In light of another unfortunate incident where Corbyn found himself in a somewhat compromising situation, Mr S thought it would be worth revisiting other times he was inadvertently at the centre of a controversy.

Wreathgate

In 2014, Corbyn found himself at a ceremony which commemorated the deaths of several terrorists linked to the 1972 Munich massacre. The Daily Mail published pictures in 2018 which it claimed showed Corbyn actually laying a wreath by the grave of the terrorists with the then leader subsequently admitting to being at the terrorists' graves but that he had not put a wreath down with the famous line: 'I was present when it was laid, I don’t think I was actually involved in it.’

Holocaust Memorial Day

In 2018 The Times revealed he hosted an event that compared the Israeli government to the Nazis at the House of Commons on Holocaust Memorial Day in 2018. Corbyn spoke at and opened a talk entitled Never Again — for Anyone as part of a UK tour called Never Again for Anyone — Auschwitz to Gaza. Corbyn issues an apology declaring: 'In the past, in pursuit of justice for the Palestinian people and peace in Israel/Palestine, I have on occasion appeared on platforms with people whose views I completely reject.'

Just World controversy

In 2018 Corbyn was forced to apologise after the discovery that he was listed on its website as an international convenor of the Just World Trust, an NGO described by the Observer as a ‘trenchant critic of Israel. In 1996, when Corbyn led Just World Trust’s British chapter, Just World defended Roger Garaudy, the French philosopher convicted of Holocaust denial.

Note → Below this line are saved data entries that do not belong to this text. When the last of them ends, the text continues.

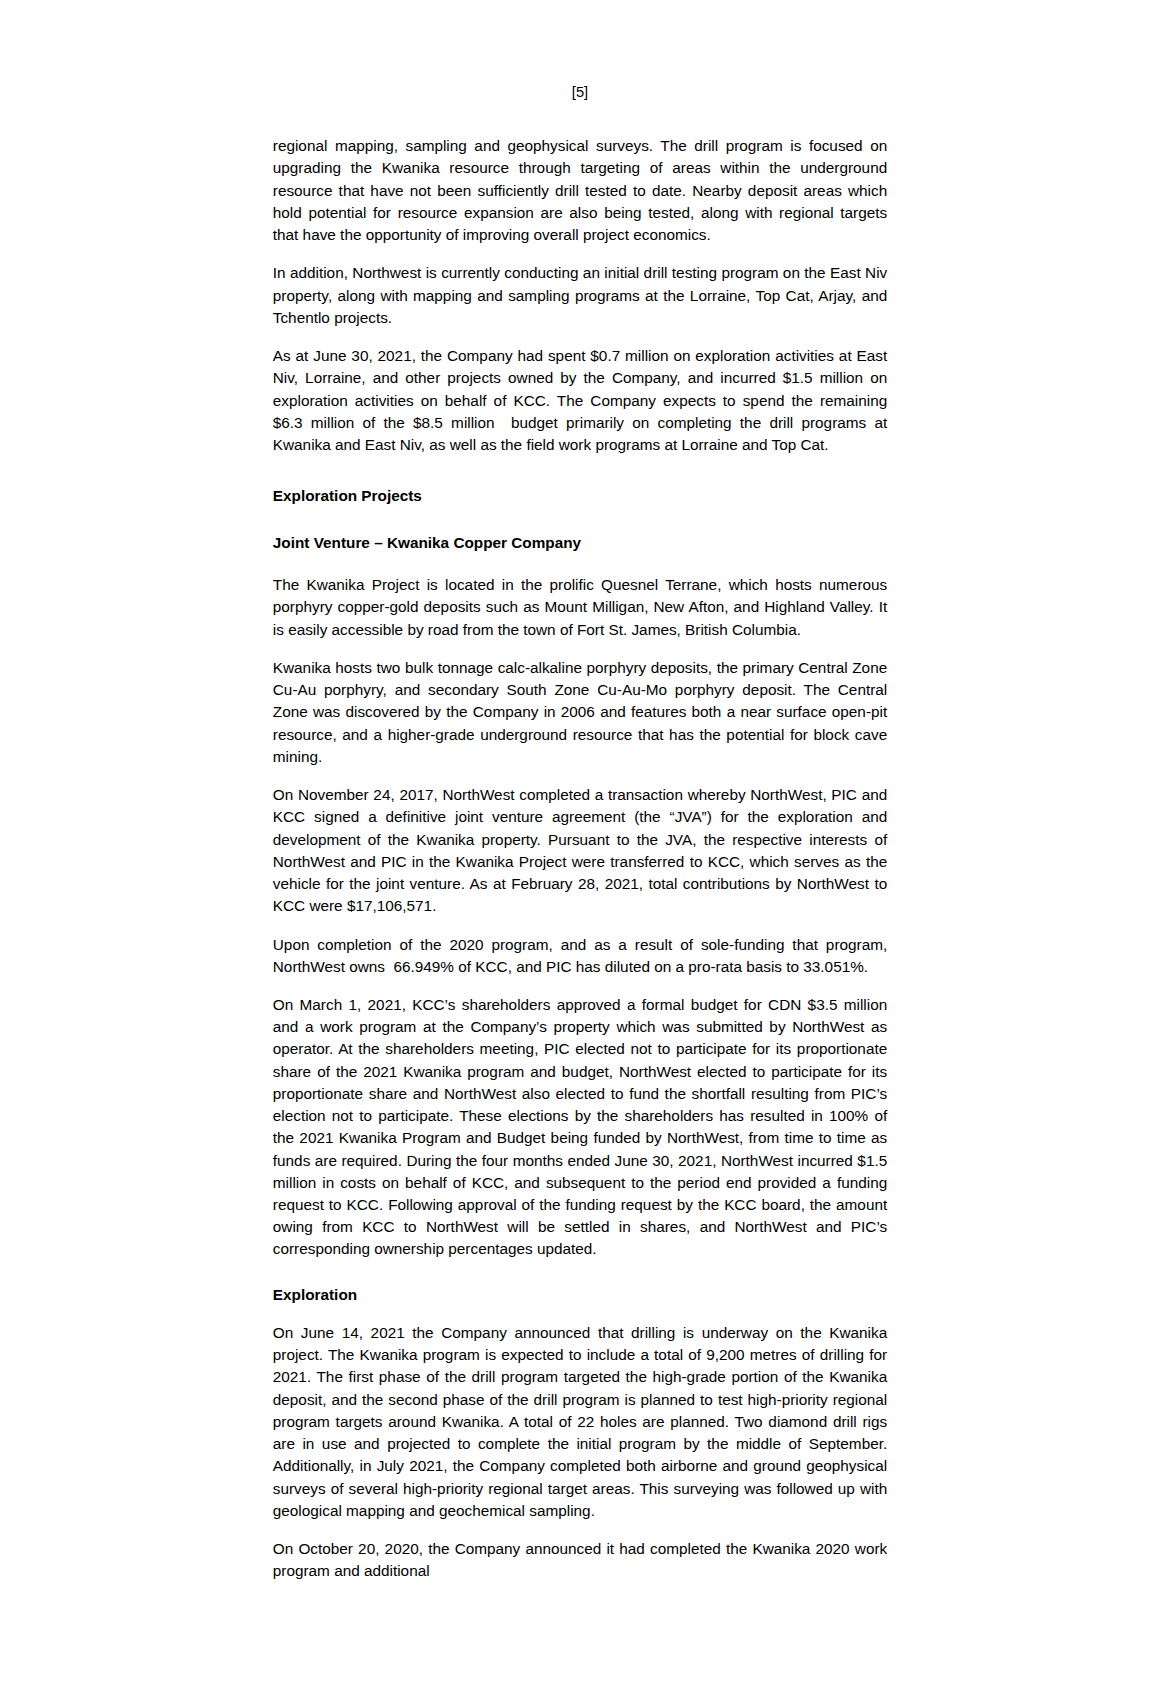[5]
regional mapping, sampling and geophysical surveys. The drill program is focused on upgrading the Kwanika resource through targeting of areas within the underground resource that have not been sufficiently drill tested to date. Nearby deposit areas which hold potential for resource expansion are also being tested, along with regional targets that have the opportunity of improving overall project economics.
In addition, Northwest is currently conducting an initial drill testing program on the East Niv property, along with mapping and sampling programs at the Lorraine, Top Cat, Arjay, and Tchentlo projects.
As at June 30, 2021, the Company had spent $0.7 million on exploration activities at East Niv, Lorraine, and other projects owned by the Company, and incurred $1.5 million on exploration activities on behalf of KCC. The Company expects to spend the remaining $6.3 million of the $8.5 million budget primarily on completing the drill programs at Kwanika and East Niv, as well as the field work programs at Lorraine and Top Cat.
Exploration Projects
Joint Venture – Kwanika Copper Company
The Kwanika Project is located in the prolific Quesnel Terrane, which hosts numerous porphyry copper-gold deposits such as Mount Milligan, New Afton, and Highland Valley. It is easily accessible by road from the town of Fort St. James, British Columbia.
Kwanika hosts two bulk tonnage calc-alkaline porphyry deposits, the primary Central Zone Cu-Au porphyry, and secondary South Zone Cu-Au-Mo porphyry deposit. The Central Zone was discovered by the Company in 2006 and features both a near surface open-pit resource, and a higher-grade underground resource that has the potential for block cave mining.
On November 24, 2017, NorthWest completed a transaction whereby NorthWest, PIC and KCC signed a definitive joint venture agreement (the “JVA”) for the exploration and development of the Kwanika property. Pursuant to the JVA, the respective interests of NorthWest and PIC in the Kwanika Project were transferred to KCC, which serves as the vehicle for the joint venture. As at February 28, 2021, total contributions by NorthWest to KCC were $17,106,571.
Upon completion of the 2020 program, and as a result of sole-funding that program, NorthWest owns 66.949% of KCC, and PIC has diluted on a pro-rata basis to 33.051%.
On March 1, 2021, KCC’s shareholders approved a formal budget for CDN $3.5 million and a work program at the Company’s property which was submitted by NorthWest as operator. At the shareholders meeting, PIC elected not to participate for its proportionate share of the 2021 Kwanika program and budget, NorthWest elected to participate for its proportionate share and NorthWest also elected to fund the shortfall resulting from PIC’s election not to participate. These elections by the shareholders has resulted in 100% of the 2021 Kwanika Program and Budget being funded by NorthWest, from time to time as funds are required. During the four months ended June 30, 2021, NorthWest incurred $1.5 million in costs on behalf of KCC, and subsequent to the period end provided a funding request to KCC. Following approval of the funding request by the KCC board, the amount owing from KCC to NorthWest will be settled in shares, and NorthWest and PIC’s corresponding ownership percentages updated.
Exploration
On June 14, 2021 the Company announced that drilling is underway on the Kwanika project. The Kwanika program is expected to include a total of 9,200 metres of drilling for 2021. The first phase of the drill program targeted the high-grade portion of the Kwanika deposit, and the second phase of the drill program is planned to test high-priority regional program targets around Kwanika. A total of 22 holes are planned. Two diamond drill rigs are in use and projected to complete the initial program by the middle of September. Additionally, in July 2021, the Company completed both airborne and ground geophysical surveys of several high-priority regional target areas. This surveying was followed up with geological mapping and geochemical sampling.
On October 20, 2020, the Company announced it had completed the Kwanika 2020 work program and additional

The one with the 'friends'

At a 2009 Stop the War coalition meeting Corbyn claimed 'It will be my pleasure and honour to host an event in parliament where our friends from Hezbollah will be speaking … I’ve also invited our friends from Hamas to come and speak as well.' Seven years later, Corbyn told the home affairs select committee that he no longer regarded the militant groups as friends and that he used ‘inclusive language’ to encourage a discussion about the peace process.

The 'Hand of Israel' saga

Again in 2018, footage emerged of a 2012 interview Corbyn gave in which he suggested Israel could be behind a terror attack. Asked on Press TV, an Iranian television channel which had been banned from broadcasting in Britain the year earlier, about an Islamist terrorist attack in which sixteen Egyptian police officers were murdered Corbyn claimed: 'I suspect the hand of Israel in this whole process of destabilisation.'

First female planejacker

In 2002 Corbyn spoke at a rally alongside Leila Khaled, who blew up a passenger jet on the runway in 1969, then had plastic surgery to disguise herself and joined a second hostage-taking the next year as part of the Black September attacks. Both she and Corbyn were keynote speakers at a pro-Palestine conference organised by George Galloway in Lebanon in 2011.